'Photograph 51' clarifies female scientist's role in discovering DNA

Rosalind Franklin is not exactly a household name. Yet, the determined British scientist and expert in X-ray crystallography created the image (known as Photograph 51) critical to the discovery of DNA’s structure. She died at age 38 of ovarian cancer, and her contribution was seemingly swept aside by the time James Watson, Francis Crick and Maurice Wilkins received the 1962 Nobel Prize for discovering DNA’s double helix. 

In a densely packed 90 minutes, Anna Ziegler’s “Photograph 51,” directed by Braden Abraham and currently enjoying its Northwest premiere at the Seattle Rep, attempts to right this historic oversight of Franklin.

Ziegler freely admits that “Photograph 51” is a work of fiction rather than strict biography, and that she has tinkered with the chronology of events and inferred/imagined personal relationships. 

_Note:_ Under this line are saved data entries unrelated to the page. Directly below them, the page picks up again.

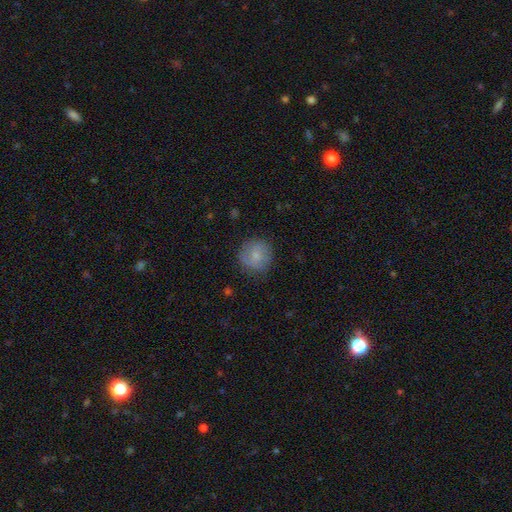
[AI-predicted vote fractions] Q: Smooth or featured?
A: smooth (73%); runner-up: featured or disk (20%)
Q: How rounded?
A: round (91%); runner-up: in between (8%)
Q: Merging?
A: none (78%); runner-up: minor disturbance (16%)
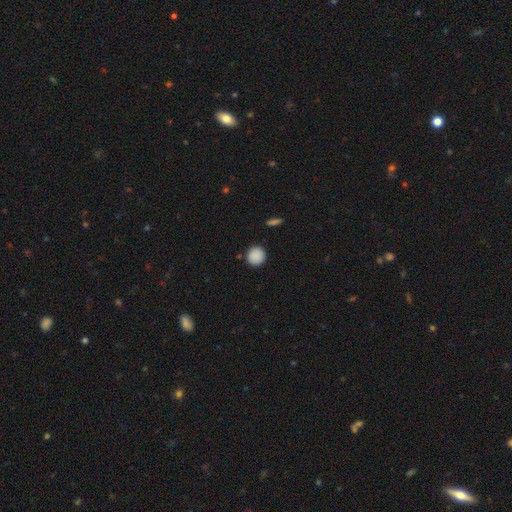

But the difficulties encountered by Franklin as a woman working in the old-boy scientific world of Cambridge of the early 1950s are no doubt authentic enough. Ziegler structures her play such that the audience views Franklin through the eyes of her male colleagues, who sit on the sidelines enjoying drinks at the gentlemen’s clubs that Franklin is forbidden to enter while Franklin works in increasing isolation at the lab.

Kirsten Potter portrays Franklin as tightly controlled, reserved, waspish — believably a product of the hostile environment in which she operates. But Potter really shines in those moments when Franklin lets down her guard and reveals her delight in Shakespeare or hiking, or her yearning for a more well-rounded life; emotions play across Potter’s face like a brief glimpse of sunlight on a cloudy day. 

Bradford Farwell’s multifaceted portrayal of Franklin’s Cambridge colleague Maurice Wilkins teeters on the edge of despicability, yet Farwell skillfully creates the sense that a decent fellow lurks beneath the ultra-conventional product of his time. 

Benjamin Harris and M.J. Sieber as the ambitious and somewhat despicable villains of the piece, Watson and Crick, provide fodder for feminist hatred, as well as comic relief with their snobbery and limited vision. Harris is especially entertaining as the American wunderkind Watson, whose ego is as towering as his hairstyle.

Rounding out the excellent cast are Aaron Blakely as almost too-good-to-be-true American graduate student and Franklin admirer Don Caspar, and Brian Earp as fawning lab assistant Ray Gosling, whose foot-in-mouth comments provide much-needed comic moments.

Scott Bradley sets Franklin and Wilkin’s lab at center stage, surrounded on each side by minimalist sets subtly transformed by L.B. Morse’s lighting into the clubs, homes and offices frequented by the male scientists.